■ INFORMATION PROVIDED:
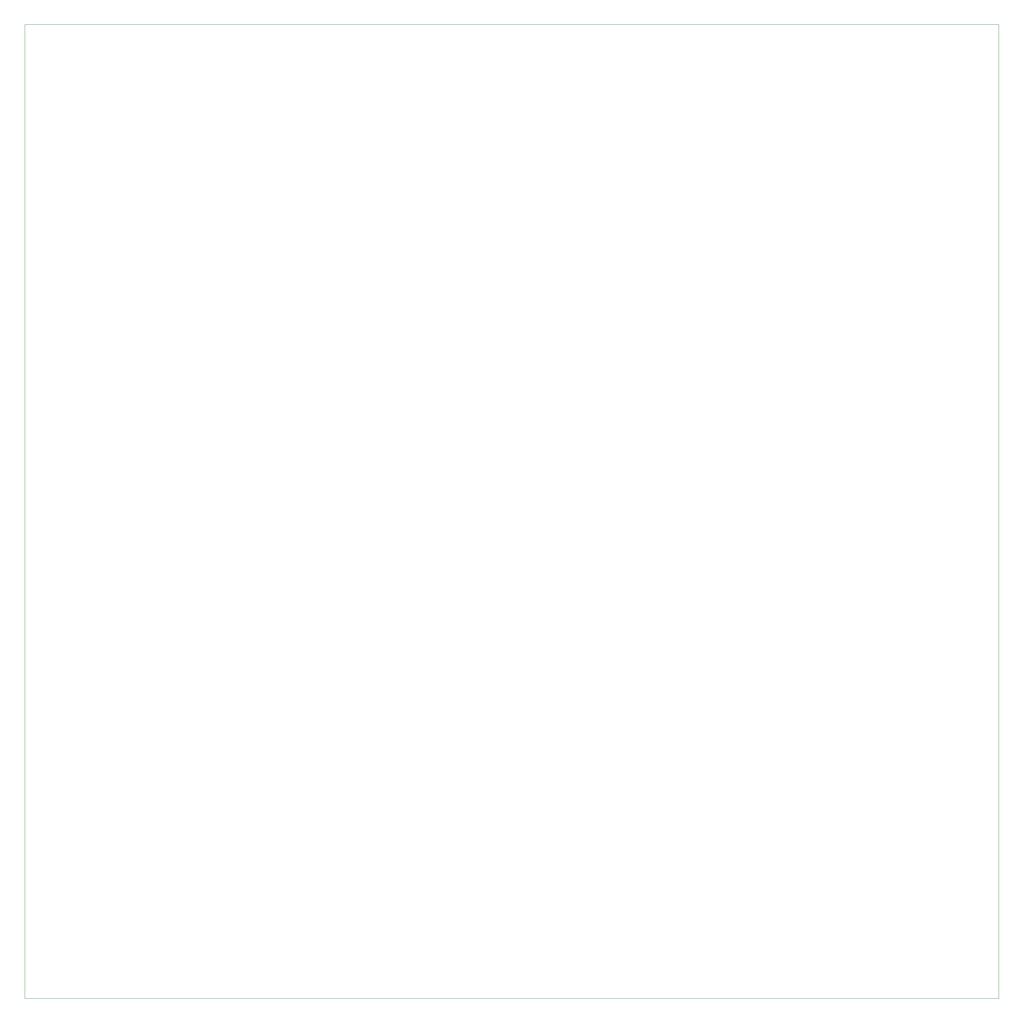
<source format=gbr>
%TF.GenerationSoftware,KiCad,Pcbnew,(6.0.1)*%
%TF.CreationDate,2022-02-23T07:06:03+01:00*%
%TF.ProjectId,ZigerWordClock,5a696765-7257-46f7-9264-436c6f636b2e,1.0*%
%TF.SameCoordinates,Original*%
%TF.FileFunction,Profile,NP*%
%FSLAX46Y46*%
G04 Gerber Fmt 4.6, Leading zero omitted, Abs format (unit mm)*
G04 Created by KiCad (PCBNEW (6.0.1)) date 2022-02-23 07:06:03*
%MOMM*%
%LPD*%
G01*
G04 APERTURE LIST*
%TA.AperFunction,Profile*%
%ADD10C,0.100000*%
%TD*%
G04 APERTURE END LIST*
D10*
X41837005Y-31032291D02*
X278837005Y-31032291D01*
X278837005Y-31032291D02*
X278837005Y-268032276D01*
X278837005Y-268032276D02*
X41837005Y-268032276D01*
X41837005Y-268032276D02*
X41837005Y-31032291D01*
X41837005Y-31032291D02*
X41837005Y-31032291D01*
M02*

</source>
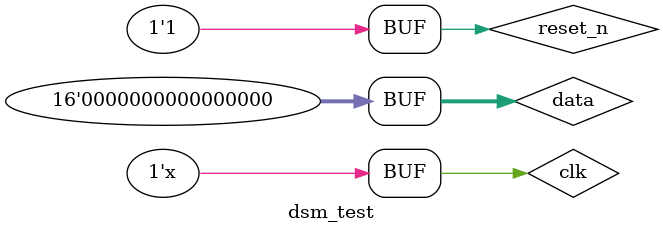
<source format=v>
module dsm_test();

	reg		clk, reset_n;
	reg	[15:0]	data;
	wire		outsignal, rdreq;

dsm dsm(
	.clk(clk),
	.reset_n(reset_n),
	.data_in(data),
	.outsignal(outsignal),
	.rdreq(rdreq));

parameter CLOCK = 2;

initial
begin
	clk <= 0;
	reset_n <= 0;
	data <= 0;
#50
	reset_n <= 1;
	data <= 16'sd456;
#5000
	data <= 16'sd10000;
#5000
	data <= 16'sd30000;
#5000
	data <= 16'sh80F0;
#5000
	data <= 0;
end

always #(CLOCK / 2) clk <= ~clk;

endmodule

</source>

■ WHAT TO DO:
Repeat all entries exactly, pictures excluded.

■ RESULT:
<source format=gbr>
%TF.GenerationSoftware,KiCad,Pcbnew,(6.0.1)*%
%TF.CreationDate,2022-02-23T07:06:03+01:00*%
%TF.ProjectId,ZigerWordClock,5a696765-7257-46f7-9264-436c6f636b2e,1.0*%
%TF.SameCoordinates,Original*%
%TF.FileFunction,Profile,NP*%
%FSLAX46Y46*%
G04 Gerber Fmt 4.6, Leading zero omitted, Abs format (unit mm)*
G04 Created by KiCad (PCBNEW (6.0.1)) date 2022-02-23 07:06:03*
%MOMM*%
%LPD*%
G01*
G04 APERTURE LIST*
%TA.AperFunction,Profile*%
%ADD10C,0.100000*%
%TD*%
G04 APERTURE END LIST*
D10*
X41837005Y-31032291D02*
X278837005Y-31032291D01*
X278837005Y-31032291D02*
X278837005Y-268032276D01*
X278837005Y-268032276D02*
X41837005Y-268032276D01*
X41837005Y-268032276D02*
X41837005Y-31032291D01*
X41837005Y-31032291D02*
X41837005Y-31032291D01*
M02*

</source>
<source format=v>
module dsm_test();

	reg		clk, reset_n;
	reg	[15:0]	data;
	wire		outsignal, rdreq;

dsm dsm(
	.clk(clk),
	.reset_n(reset_n),
	.data_in(data),
	.outsignal(outsignal),
	.rdreq(rdreq));

parameter CLOCK = 2;

initial
begin
	clk <= 0;
	reset_n <= 0;
	data <= 0;
#50
	reset_n <= 1;
	data <= 16'sd456;
#5000
	data <= 16'sd10000;
#5000
	data <= 16'sd30000;
#5000
	data <= 16'sh80F0;
#5000
	data <= 0;
end

always #(CLOCK / 2) clk <= ~clk;

endmodule

</source>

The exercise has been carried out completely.